[Saved entries]
::::::::

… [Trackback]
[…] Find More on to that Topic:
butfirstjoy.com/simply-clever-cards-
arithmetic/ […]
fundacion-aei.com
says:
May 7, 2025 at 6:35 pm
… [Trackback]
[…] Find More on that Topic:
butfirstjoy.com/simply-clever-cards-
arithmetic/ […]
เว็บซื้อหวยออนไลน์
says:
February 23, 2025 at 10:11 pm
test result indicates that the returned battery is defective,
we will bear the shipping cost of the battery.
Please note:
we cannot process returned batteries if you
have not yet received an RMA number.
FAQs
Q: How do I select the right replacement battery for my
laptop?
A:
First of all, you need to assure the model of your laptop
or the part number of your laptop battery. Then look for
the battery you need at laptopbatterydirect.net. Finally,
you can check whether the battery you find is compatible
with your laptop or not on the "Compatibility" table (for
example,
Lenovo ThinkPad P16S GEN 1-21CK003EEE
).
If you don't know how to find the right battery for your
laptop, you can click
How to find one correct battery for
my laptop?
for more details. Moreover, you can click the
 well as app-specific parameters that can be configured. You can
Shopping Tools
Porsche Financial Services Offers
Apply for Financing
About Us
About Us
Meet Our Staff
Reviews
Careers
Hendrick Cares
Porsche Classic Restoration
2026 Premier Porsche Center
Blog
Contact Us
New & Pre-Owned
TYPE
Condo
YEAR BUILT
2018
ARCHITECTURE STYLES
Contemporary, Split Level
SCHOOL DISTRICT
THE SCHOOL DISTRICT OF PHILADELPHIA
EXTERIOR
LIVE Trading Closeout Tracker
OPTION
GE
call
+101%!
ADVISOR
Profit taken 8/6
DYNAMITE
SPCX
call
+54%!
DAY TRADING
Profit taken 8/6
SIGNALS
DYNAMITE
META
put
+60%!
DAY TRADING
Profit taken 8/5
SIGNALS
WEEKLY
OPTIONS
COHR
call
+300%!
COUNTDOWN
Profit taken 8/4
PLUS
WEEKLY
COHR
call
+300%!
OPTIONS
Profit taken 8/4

::::::::

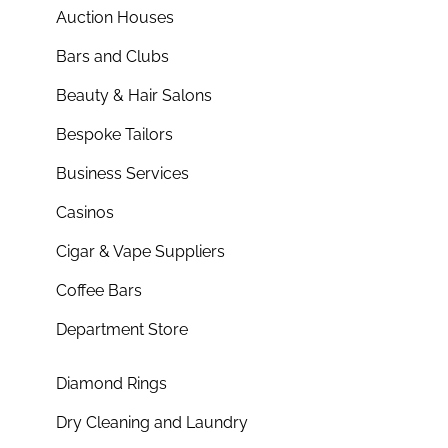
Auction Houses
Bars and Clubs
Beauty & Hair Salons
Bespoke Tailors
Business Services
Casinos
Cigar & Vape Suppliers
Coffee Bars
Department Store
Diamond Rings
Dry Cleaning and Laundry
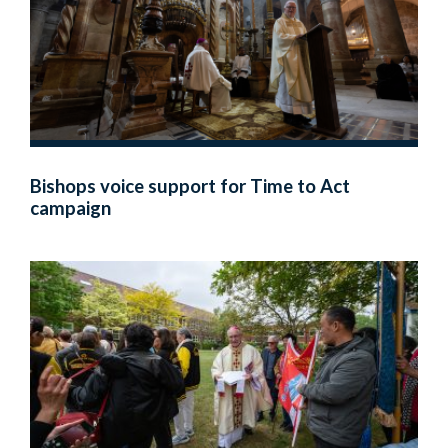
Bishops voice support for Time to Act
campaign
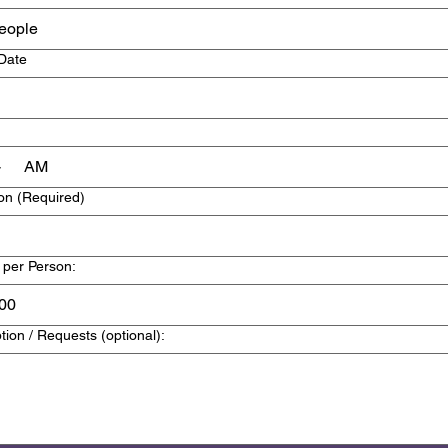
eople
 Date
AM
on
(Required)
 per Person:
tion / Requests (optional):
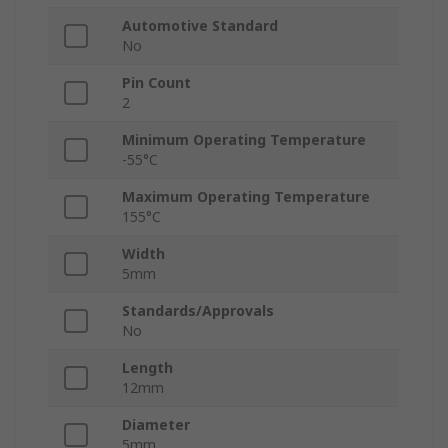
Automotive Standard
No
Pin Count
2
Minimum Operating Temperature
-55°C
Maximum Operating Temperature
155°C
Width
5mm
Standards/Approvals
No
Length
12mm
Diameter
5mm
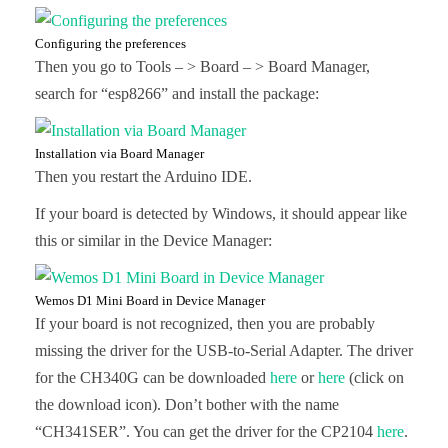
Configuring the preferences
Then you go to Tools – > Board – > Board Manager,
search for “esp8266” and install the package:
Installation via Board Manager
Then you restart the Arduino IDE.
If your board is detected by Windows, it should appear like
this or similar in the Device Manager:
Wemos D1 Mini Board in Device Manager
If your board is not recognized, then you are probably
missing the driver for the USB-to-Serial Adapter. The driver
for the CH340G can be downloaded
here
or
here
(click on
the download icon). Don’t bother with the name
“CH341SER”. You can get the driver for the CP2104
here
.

::::::::

Work instructions
From the entries above, copy each line that holds "Device".

Exercise response
this or similar in the Device Manager:
Wemos D1 Mini Board in Device Manager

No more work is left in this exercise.